PARMA, 29 SET. 2011 – Dopo una strenua resistenza anche all’ultima ondata di scandalo, Pietro Vignali ha deciso di lasciare la barca. Non compierà dunque quel guado del quale diceva di essere a metà. Il suo obiettivo, manifestato alla fine di giugno, l’indomani del caso "mazzette verdi", era portare a termine i mega cantieri avviati in città e risanare i colossali buchi di bilancio delle società partecipate.
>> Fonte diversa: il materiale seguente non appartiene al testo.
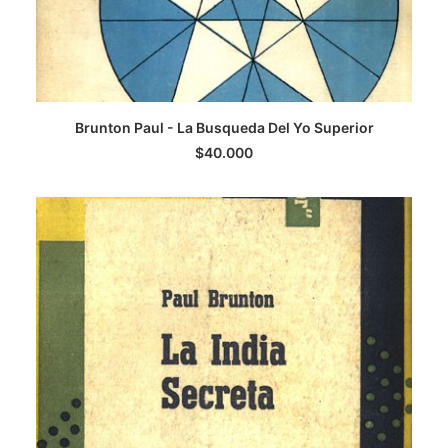
LEER MÁS
Brunton Paul - La Busqueda Del Yo Superior
$
40.000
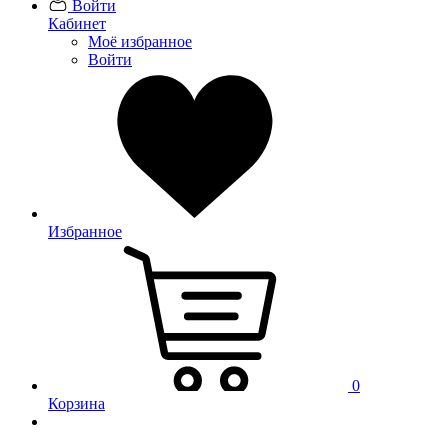
Войти
Кабинет
Моё избранное
Войти
Избранное
0
Корзина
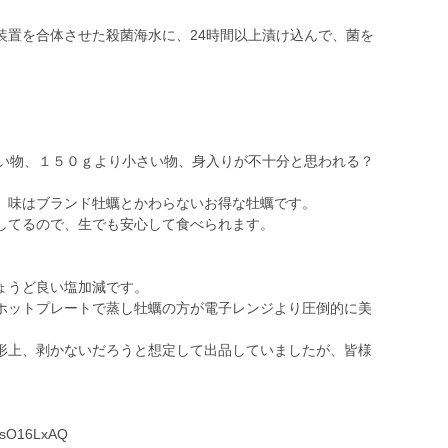
装置を合体させた殺菌海水に、24時間以上漬け込んで、菌を
悪い物、１５０ｇより小さい物、身入りが不十分と思われる？
。
、味はブランド牡蠣とかわらないお得な牡蠣です。
してるので、生でも安心して食べられます。
ょうど良い塩加減です。
ホットプレートで蒸し牡蠣の方が電子レンジより圧倒的に美
形上、剥かないだろうと想定して出品していましたが、皆様
。
zvsO16LxAQ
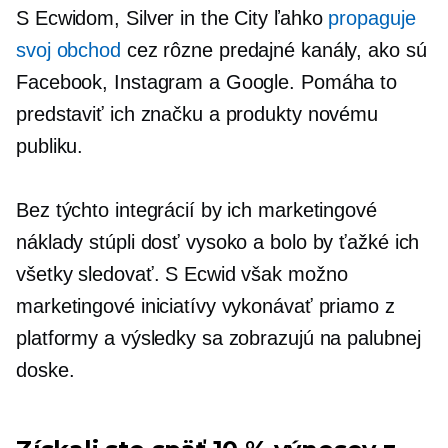
S Ecwidom, Silver in the City ľahko
propaguje
svoj obchod
cez rôzne predajné kanály, ako sú
Facebook, Instagram a Google. Pomáha to
predstaviť ich značku a produkty novému
publiku.
Bez týchto integrácií by ich marketingové
náklady stúpli dosť vysoko a bolo by ťažké ich
všetky sledovať. S Ecwid však možno
marketingové iniciatívy vykonávať priamo z
platformy a výsledky sa zobrazujú na palubnej
doske.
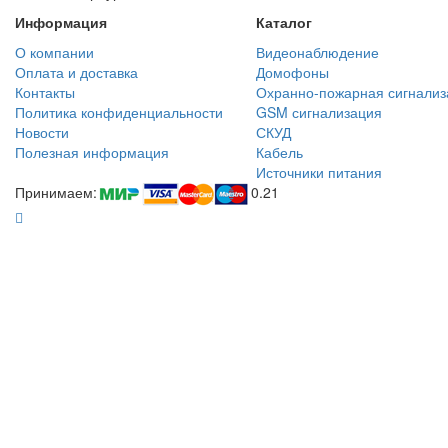
Информация
Каталог
О компании
Видеонаблюдение
Оплата и доставка
Домофоны
Контакты
Охранно-пожарная сигнализ
Политика конфиденциальности
GSM сигнализация
Новости
СКУД
Полезная информация
Кабель
Источники питания
Принимаем:
0.21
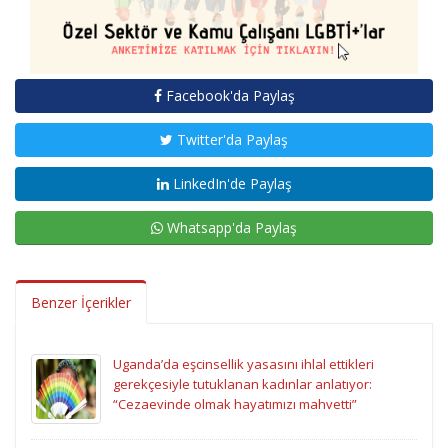
Facebook'da Paylaş
Twitter'da Paylaş
LinkedIn'de Paylaş
Whatsapp'da Paylaş
Benzer İçerikler
Uganda’da eşcinsellik yasasını ihlal ettikleri
gerekçesiyle tutuklanan kadınlar anlatıyor:
“Cezaevinde olmak hayatımızı mahvetti”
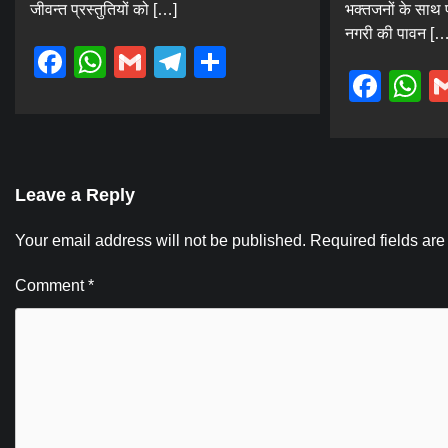
जीवन्त प्रस्तुतियों को […]
भक्तजनों के साथ प
नगरी की पावन […
Facebook
WhatsApp
Gmail
Telegram
Share
Fac
W
Leave a Reply
Your email address will not be published.
Required fields ar
Comment
*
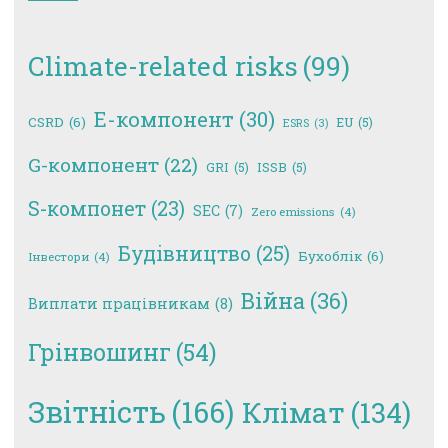
Climate-related risks
(99)
E-компонент
(30)
CSRD
(6)
EU
(5)
ESRS
(3)
G-компонент
(22)
GRI
(5)
ISSB
(5)
S-компонет
(23)
SEC
(7)
Zero emissions
(4)
Будівництво
(25)
Бухоблік
(6)
Інвестори
(4)
Війна
(36)
Виплати працівникам
(8)
Грінвошинг
(54)
Звітність
(166)
Клімат
(134)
A guidare l’amministrazione di là dalla riva non sarà però lui. Ieri sera, con una lettera "ai cari parmigiani", Vignali ha annunciato le dimissioni.Una trentina di persone hanno subito brindato davanti al Palazzo comunale ritmando in coro ‘Parma libera’. Era il dodicesimo appuntamento autoconvocato degli indignati parmigiani. Anche alla sollevazione popolare si deve la resa del sindaco. Che aveva provato a resistere alla prima bufera di tangenti, quelle sugli appalti per la manutenzione del verde pubblico. Tre i dirigenti comunali finiti in carcere per quell’inchiesta. Poi, a distanza di tre mesi, altre manette, stavolta ai polsi di un membro della giunta. Giovanni Paolo Bernini, assessore alla Scuola, finisce dietro le sbarre per aver rubato sui pasti dei bambini.Lunedì sera alla fine di una riunione di maggioranza a dieci ore dagli arresti della Guardia di Finanza Vignali aveva insistito: "Andiamo avanti finché abbiamo la maggioranza". Poi però si è tirata indietro la sua lista ‘Unione per Parma’ e il giorno dopo si è sfilato anche il Pdl, il suo principale sostegno. A quel punto, per stare a galla, non è valsa nemmeno l’ultima zattera dei finanziamenti sbloccati da Roma per Parma. Ieri il ministro Tremonti ha infatti autorizzato il trasferimento di 73 milioni di euro, fondi stanziati per il progetto saltato della metropolitana, e che serviranno per far ripartire i cantieri, specie quello della stazione. Ripartire da questi soldi è l’invito fatto da Vignali nella sua lettera di congedo.